Hof 's-Gravenhage, 31-03-2011, nr. 22-000218-10
ECLI:NL:GHSGR:2011:BP9706
- Instantie
Hof 's-Gravenhage
- Datum
31-03-2011
- Zaaknummer
22-000218-10
- LJN
BP9706
- Vakgebied(en)
Strafrecht algemeen (V)
- Brondocumenten en formele relaties
ECLI:NL:GHSGR:2011:BP9706, Uitspraak, Hof 's-Gravenhage, 31‑03‑2011; (Hoger beroep)
Cassatie: ECLI:NL:HR:2013:BZ5953, Bekrachtiging/bevestiging
Conclusie in cassatie: ECLI:NL:PHR:2013:BZ5953
Uitspraak 31‑03‑2011
Inhoudsindicatie
Vrijspraak van artikel 6 en 5 WVW94 (feit 1) De verdachte verweten schuld als bedoeld in artikel 6 Wegenverkeerswet dan wel gevaarzetting als bedoeld in artikel 5 Wegenverkeerswet zoals dit onder 1 is tenlastegelegd is tijdens het onderzoek ter terechtzitting niet naar voren gekomen. Hetgeen door de advocaat-generaal ter zitting ter zake is aangedragen, heeft het hof niet kunnen overtuigen met name nu dit meer is gebaseerd op aannamen of op waarschijnlijkheden dan op aantoonbare feiten en omstandigheden. Het hof komt dan ook tot de slotsom dat uit het onderzoek ter terechtzitting geen voldoende wettig en overtuigend bewijs naar voren is gekomen voor bewezenverklaring van het onder 1 tenlastegelegde. Bewezenverklaring van het onder 2 subsidiair, 3 en 4 tenlastegelegde De verdachte was als bestuurder van een personenauto, met die personenauto, zonder enig geldig rijbewijs rijdend op een voor het openbaar verkeer openstaande weg, betrokken bij een verkeersongeval met voetgangers, en heeft, terwijl hij redelijkerwijs moest vermoeden dat bij dat ongeval aan de slachtoffers letsel was toegebracht, de plaats van het ongeval verlaten.

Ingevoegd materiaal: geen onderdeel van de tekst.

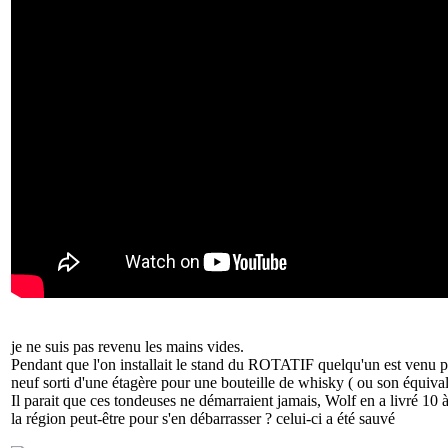
je ne suis pas revenu les mains vides.
Pendant que l'on installait le stand du ROTATIF quelqu'un est venu 
neuf sorti d'une étagère pour une bouteille de whisky ( ou son équival
Il parait que ces tondeuses ne démarraient jamais, Wolf en a livré 10 à
la région peut-être pour s'en débarrasser ? celui-ci a été sauvé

Bij een andere gelegenheid heeft de verdachte eveneens de plaats van een ongeval verlaten, terwijl hij redelijkerwijs moest vermoeden dat door hem schade was toegebracht aan een ander.
Partij(en)
Rolnummer: 22-000218-10
Parketnummer: 10-821513-05
Datum uitspraak: 31 maart 2011
TEGENSPRAAK
Gerechtshof te 's-Gravenhage
meervoudige kamer voor strafzaken
Arrest
gewezen op het hoger beroep tegen het vonnis van de rechtbank Rotterdam van 21 maart 2006 in de strafzaak tegen de verdachte:
[verdachte],
geboren te [plaats] (Suriname) op [dag] 1977,
niet ingeschreven in de gemeentelijke basisadministratie, doch feitelijk verblijvende op het adres: [adres].
Onderzoek van de zaak
Dit arrest is gewezen naar aanleiding van het onderzoek op de terechtzitting in eerste aanleg en het onderzoek op de terechtzittingen in hoger beroep van dit hof van 22 juli 2010 en 17 maart 2011.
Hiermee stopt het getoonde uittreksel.